### PROMPT
Return each line of the records below that contains the word "共有されるとアクティブとみなされます".

[Collected data]
┄┄┄┄┄┄┄┄┄┄
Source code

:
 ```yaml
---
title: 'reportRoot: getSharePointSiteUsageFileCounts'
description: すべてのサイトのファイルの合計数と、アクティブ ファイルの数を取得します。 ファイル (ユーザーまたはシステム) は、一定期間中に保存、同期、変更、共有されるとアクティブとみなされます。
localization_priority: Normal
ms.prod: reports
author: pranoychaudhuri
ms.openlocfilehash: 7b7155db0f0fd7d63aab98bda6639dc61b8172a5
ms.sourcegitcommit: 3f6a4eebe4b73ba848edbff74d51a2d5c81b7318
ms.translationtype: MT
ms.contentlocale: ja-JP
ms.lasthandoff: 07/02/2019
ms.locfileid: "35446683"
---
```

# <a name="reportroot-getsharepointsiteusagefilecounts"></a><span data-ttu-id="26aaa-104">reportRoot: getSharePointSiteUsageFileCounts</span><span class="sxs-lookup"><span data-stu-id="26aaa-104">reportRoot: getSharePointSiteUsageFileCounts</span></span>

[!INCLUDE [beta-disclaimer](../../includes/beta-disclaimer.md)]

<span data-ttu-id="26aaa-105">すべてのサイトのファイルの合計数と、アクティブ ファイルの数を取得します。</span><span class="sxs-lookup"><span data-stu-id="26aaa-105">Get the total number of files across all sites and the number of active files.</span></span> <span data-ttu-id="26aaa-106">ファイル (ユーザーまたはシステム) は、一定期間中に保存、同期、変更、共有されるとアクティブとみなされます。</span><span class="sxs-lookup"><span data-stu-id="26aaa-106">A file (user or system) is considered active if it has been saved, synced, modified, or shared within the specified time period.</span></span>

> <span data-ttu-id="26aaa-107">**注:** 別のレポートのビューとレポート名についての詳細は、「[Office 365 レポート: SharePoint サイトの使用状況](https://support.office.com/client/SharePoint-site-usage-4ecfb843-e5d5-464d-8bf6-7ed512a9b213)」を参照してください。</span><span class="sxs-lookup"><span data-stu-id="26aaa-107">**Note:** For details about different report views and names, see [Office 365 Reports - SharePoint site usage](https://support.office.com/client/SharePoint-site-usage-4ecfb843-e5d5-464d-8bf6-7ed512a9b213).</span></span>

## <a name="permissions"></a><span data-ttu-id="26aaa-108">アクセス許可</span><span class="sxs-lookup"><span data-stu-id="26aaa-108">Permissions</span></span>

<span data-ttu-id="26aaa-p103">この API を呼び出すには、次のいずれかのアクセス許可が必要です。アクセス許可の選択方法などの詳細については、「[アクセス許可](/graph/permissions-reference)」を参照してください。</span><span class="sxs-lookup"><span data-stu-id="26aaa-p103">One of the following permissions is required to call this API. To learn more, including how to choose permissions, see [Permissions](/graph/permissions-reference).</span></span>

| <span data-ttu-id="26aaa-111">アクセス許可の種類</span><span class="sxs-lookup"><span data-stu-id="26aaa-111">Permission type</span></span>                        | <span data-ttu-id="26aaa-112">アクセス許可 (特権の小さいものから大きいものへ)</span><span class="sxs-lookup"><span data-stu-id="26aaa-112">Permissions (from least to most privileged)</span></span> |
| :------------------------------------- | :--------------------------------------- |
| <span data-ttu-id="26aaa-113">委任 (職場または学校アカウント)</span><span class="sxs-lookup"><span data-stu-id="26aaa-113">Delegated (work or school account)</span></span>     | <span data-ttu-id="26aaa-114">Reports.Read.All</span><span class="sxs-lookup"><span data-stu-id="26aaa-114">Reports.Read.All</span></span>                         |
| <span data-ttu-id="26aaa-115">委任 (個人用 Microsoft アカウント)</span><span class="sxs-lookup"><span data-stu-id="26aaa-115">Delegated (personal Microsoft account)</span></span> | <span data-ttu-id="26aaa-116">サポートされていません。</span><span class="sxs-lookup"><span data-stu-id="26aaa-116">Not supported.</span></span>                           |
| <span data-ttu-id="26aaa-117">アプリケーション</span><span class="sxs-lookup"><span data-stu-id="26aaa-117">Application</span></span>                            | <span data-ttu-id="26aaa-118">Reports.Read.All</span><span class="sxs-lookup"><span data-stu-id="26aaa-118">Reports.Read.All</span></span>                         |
┄┄┄┄┄┄┄┄┄┄
### SOLUTION TO THIS PROBLEM
description: すべてのサイトのファイルの合計数と、アクティブ ファイルの数を取得します。 ファイル (ユーザーまたはシステム) は、一定期間中に保存、同期、変更、共有されるとアクティブとみなされます。
<span data-ttu-id="26aaa-105">すべてのサイトのファイルの合計数と、アクティブ ファイルの数を取得します。</span><span class="sxs-lookup"><span data-stu-id="26aaa-105">Get the total number of files across all sites and the number of active files.</span></span> <span data-ttu-id="26aaa-106">ファイル (ユーザーまたはシステム) は、一定期間中に保存、同期、変更、共有されるとアクティブとみなされます。</span><span class="sxs-lookup"><span data-stu-id="26aaa-106">A file (user or system) is considered active if it has been saved, synced, modified, or shared within the specified time period.</span></span>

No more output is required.